Referring to table 5, as expected by measuring physical properties of the polymer in experimental example 1, examples 1 to 6 and example 12 exhibited significantly excellent tensile strength and modulus, and for viscoelastic properties, it was confirmed that the tan δ value at a low temperature was at a slightly increased level, and the tan δ value at a high temperature was significantly increased, and it was confirmed that the fuel consumption rate was significantly improved without loss of wet skid resistance.
In addition, it was confirmed that, as in comparative example 10 and comparative example 11, in the case where the polymers produced by the batch polymerization had a molecular weight distribution curve of a single peak shape, poor processability inherent to the batch polymerization itself was exhibited, and excellent compounding performance that could be achieved as an advantage of the batch polymerization was not achieved. Meanwhile, in comparative example 1 in which the same coupling number range as in example was applied, poor processability inherent in batch polymerization could be confirmed.
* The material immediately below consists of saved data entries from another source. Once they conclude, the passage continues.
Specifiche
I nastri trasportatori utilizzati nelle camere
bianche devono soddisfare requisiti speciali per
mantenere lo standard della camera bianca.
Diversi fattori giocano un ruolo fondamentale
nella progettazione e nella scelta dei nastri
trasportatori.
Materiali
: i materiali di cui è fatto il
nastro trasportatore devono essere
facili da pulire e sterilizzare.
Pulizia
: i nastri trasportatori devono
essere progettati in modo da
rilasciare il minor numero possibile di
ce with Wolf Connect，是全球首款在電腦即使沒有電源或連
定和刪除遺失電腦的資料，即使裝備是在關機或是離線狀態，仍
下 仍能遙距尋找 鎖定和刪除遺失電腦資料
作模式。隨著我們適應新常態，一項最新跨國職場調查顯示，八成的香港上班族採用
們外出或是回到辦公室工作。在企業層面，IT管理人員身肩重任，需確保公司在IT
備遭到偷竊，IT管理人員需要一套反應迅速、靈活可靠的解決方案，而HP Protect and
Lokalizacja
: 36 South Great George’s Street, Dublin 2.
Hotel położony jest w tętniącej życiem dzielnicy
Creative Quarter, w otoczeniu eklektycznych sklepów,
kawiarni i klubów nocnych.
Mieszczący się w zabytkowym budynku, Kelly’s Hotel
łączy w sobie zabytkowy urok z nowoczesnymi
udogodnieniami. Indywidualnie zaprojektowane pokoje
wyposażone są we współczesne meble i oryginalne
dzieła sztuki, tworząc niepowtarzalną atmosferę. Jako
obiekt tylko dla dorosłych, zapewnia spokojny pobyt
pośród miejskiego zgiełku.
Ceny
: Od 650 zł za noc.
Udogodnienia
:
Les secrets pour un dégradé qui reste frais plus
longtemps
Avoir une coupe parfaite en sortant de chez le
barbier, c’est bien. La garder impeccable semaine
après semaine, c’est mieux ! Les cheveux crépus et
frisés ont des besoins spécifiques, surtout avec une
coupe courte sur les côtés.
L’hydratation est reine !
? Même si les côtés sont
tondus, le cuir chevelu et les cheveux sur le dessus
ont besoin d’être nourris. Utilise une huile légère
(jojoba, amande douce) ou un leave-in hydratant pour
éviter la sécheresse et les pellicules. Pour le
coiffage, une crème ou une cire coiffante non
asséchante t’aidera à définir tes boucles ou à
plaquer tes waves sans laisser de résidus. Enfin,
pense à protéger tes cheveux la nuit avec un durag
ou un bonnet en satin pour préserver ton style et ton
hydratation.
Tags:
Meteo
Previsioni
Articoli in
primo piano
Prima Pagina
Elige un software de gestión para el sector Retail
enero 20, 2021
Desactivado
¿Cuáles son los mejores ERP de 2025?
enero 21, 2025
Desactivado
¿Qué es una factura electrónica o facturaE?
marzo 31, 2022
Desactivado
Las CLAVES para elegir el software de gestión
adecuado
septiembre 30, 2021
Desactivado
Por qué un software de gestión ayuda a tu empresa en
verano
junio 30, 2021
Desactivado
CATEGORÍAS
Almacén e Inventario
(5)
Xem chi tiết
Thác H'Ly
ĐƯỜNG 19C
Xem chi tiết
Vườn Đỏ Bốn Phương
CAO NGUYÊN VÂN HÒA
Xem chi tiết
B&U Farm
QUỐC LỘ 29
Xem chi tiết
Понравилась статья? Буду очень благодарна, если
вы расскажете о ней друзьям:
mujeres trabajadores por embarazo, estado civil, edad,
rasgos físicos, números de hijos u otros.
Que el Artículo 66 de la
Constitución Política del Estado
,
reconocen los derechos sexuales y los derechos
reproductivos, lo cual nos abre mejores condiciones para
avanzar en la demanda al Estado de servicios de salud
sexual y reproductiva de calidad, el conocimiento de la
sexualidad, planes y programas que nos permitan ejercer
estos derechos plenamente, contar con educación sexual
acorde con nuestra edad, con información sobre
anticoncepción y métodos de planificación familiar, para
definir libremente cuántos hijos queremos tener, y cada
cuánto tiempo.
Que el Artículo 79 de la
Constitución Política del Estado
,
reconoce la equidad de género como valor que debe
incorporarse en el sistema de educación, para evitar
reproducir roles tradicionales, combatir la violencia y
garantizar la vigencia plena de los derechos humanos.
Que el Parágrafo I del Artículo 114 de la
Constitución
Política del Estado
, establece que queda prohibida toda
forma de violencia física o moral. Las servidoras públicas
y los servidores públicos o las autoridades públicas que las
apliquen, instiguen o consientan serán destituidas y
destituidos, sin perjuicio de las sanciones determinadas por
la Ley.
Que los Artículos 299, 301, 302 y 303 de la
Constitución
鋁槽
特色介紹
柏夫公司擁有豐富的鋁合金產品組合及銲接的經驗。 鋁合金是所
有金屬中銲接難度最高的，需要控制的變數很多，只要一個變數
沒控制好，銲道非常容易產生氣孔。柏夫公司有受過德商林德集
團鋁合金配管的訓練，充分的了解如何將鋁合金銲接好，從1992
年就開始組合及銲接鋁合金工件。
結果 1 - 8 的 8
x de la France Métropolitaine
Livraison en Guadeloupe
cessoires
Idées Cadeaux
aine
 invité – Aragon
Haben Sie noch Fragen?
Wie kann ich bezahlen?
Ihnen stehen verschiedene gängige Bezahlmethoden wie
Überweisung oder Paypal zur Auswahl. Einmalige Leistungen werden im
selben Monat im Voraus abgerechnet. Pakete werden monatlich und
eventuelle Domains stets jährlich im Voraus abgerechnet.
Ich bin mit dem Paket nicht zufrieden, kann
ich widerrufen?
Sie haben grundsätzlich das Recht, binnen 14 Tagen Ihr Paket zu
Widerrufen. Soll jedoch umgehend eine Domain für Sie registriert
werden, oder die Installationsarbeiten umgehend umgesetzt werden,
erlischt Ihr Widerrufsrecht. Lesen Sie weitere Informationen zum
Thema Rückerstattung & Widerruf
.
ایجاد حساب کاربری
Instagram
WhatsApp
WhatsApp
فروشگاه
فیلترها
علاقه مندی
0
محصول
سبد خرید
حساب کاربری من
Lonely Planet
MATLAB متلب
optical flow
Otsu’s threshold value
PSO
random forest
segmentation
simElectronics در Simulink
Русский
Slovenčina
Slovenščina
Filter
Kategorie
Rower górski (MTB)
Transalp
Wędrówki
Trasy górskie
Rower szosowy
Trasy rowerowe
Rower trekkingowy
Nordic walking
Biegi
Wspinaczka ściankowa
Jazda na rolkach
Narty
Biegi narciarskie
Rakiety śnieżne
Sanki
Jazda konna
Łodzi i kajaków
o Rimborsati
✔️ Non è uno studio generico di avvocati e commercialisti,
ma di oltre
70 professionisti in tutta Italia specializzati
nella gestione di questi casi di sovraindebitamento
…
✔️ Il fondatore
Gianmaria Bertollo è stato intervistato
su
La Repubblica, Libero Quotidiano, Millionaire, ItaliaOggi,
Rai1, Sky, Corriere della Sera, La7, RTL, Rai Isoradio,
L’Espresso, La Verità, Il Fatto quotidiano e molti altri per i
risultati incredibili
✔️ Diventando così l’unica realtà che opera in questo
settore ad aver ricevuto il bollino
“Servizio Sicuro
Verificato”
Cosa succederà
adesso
In addition, in the case of comparative example 3, which shows the results obtained by not applying the production method of the present invention, it can be found that the ranges of the PDI value and the mooney stress relaxation ratio are not satisfied, and that the poor viscoelasticity is noted as compared with the examples. Further, in the same manner, in the case of comparative examples 2,4, 5, 7 to 9 to which the modifier and/or the modification initiator according to the present invention was not applied, viscoelastic properties were poor or processability was poor.
[ Table 6]
In table 6, the results of viscoelastic properties of examples 7 to 11 are indicated (%) based on the measured values of comparative example 6 and are shown. Higher values indicate better results.
Table 6 shows the result set evaluated by changing the content of the comonomer in the set of table 5, and it can be confirmed from table 6 that the effect is not changed although the content of the monomer is changed, and the same result as the improved result of the physical properties as confirmed in table 5 is exhibited.